1.4 SIGNIFICANCE OF THE STUDY
The system used in checking these fraud and insurance claim acquire greater sophistication by the day. As insurance company in Enugu state are busy finding the way of controlling fraud and settling claims, the fraudsters in connection with some dishonest insurer device new system of doping or robbing the company.
In addition, it should be noted that the results of these ugly cases are damaging
i) Fraud brings about unwanted losses for an insurance company and equally put the management on a confused state of mind while spending hard-neared resources on fraud control.
Any case of insurance company clips off a bit of public trust in financial institution and well so down the development of banking habits.
Moreover, it can easily be noticed that if nothing is done to control these ugly incidence fraud could lead to the total collapse of the economy.
Thus researcher tend to look into this research work the major of the detection and checks of claims have with intention to provide suitable recommendation that will help in fraud control and insurance claims.

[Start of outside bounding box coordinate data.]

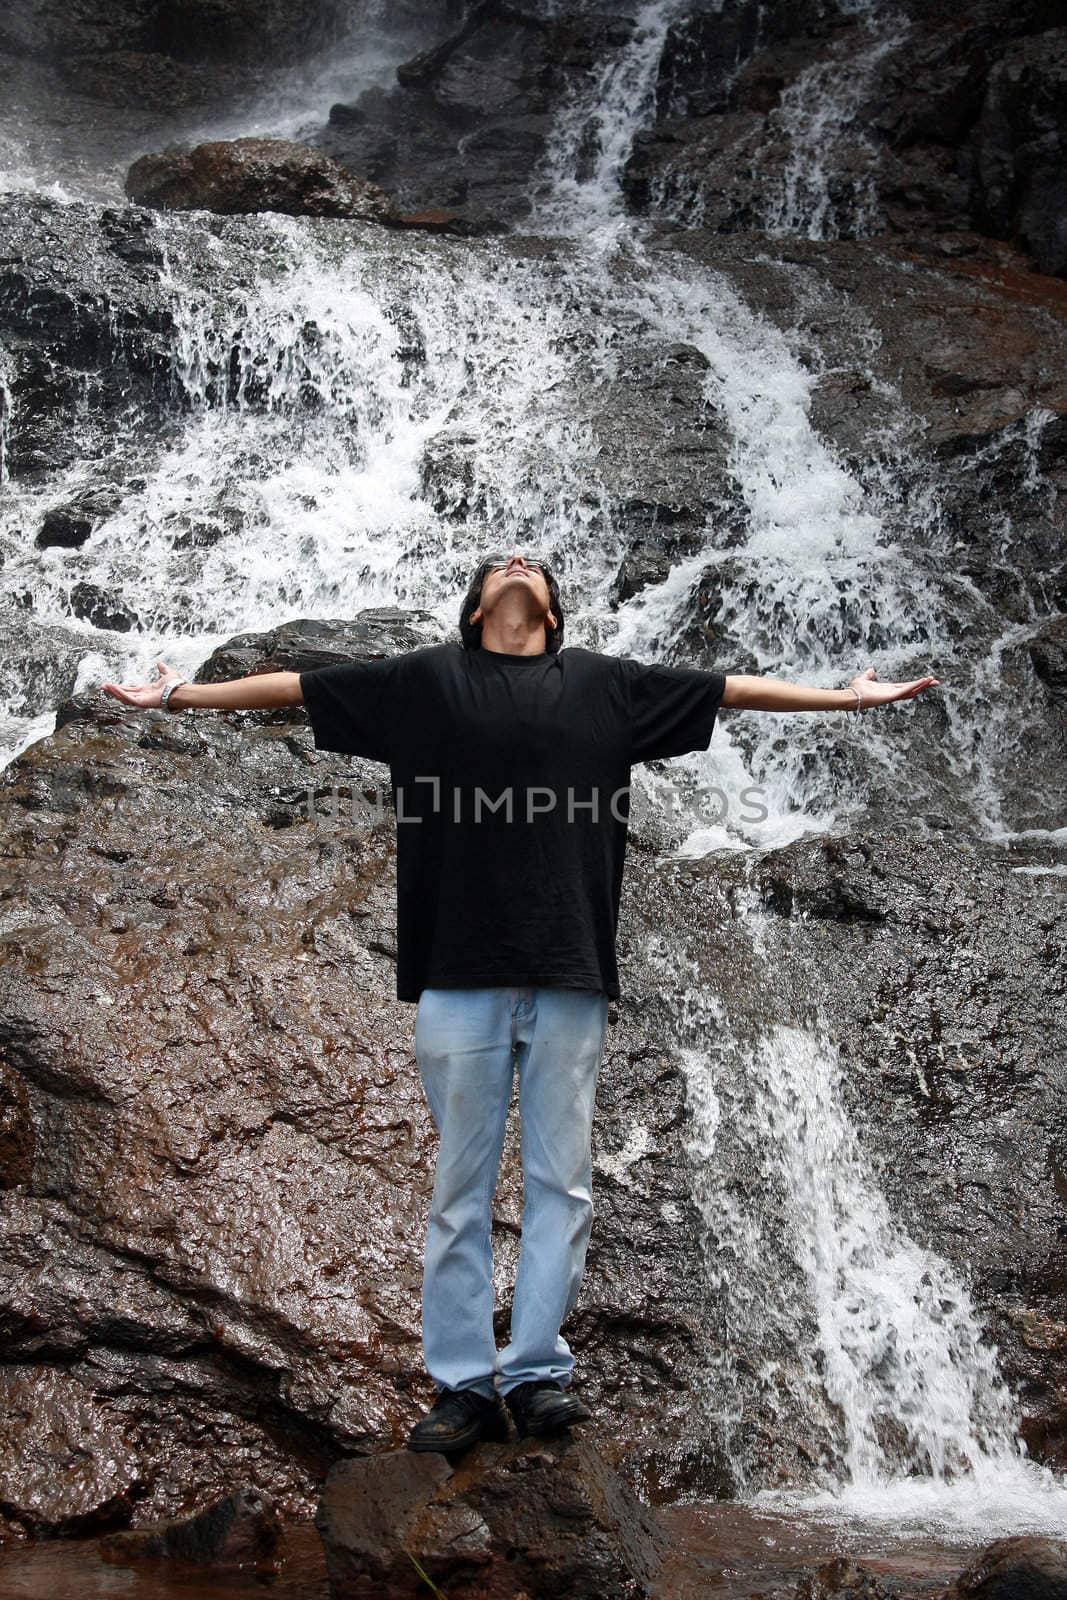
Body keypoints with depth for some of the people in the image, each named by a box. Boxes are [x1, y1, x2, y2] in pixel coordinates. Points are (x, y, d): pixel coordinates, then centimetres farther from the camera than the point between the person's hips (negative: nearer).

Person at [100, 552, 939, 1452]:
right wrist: (182, 695, 15)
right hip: (460, 972, -1)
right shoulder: (429, 679, 12)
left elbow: (728, 689, 16)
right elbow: (297, 686, 15)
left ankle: (536, 1374, 10)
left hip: (569, 973, 1)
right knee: (461, 1184, 2)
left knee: (561, 1182, 3)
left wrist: (845, 697, 16)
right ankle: (463, 1385, 8)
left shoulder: (603, 684, 14)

1.5 SCOPE AND LIMITATION OF THE STUDY
This work entitle the detection and checks of claims fraud, but for the purpose of this research work, it has been shorten down to contain only the miscuing of claims and fraud also it could be checked the problems encountered by the insurance company when carrying out the work of the study of the detection of claims fraud. The objectives of the detection and checks of claim fraud. The firm also cover the areas of raising defrauding claims and checks in an insurance institution in Enugu state.
These use factors that limit or affect the research during the research work. Some of them are on follows.
1. Time factor
2. lack of fund
3. Weather condition
4. lack of good network of wad
5. lack of power
6. lack of data
Time factor: during the work there was no enough time to conduct the study in order to make the topic researchable.
Lack of fund: This acted as obstacle during the project work, during the time of the research there were no enough fund to visit some place for data collection
WEATHER CONDITION: Due to the fact that we are on rainy season. It was not all that possible to go to many places for data collection.
LACK OF GIXID NETWORK OF ROAD: The roads are not well linked up and most of them are bad that one not drive through daring data collection.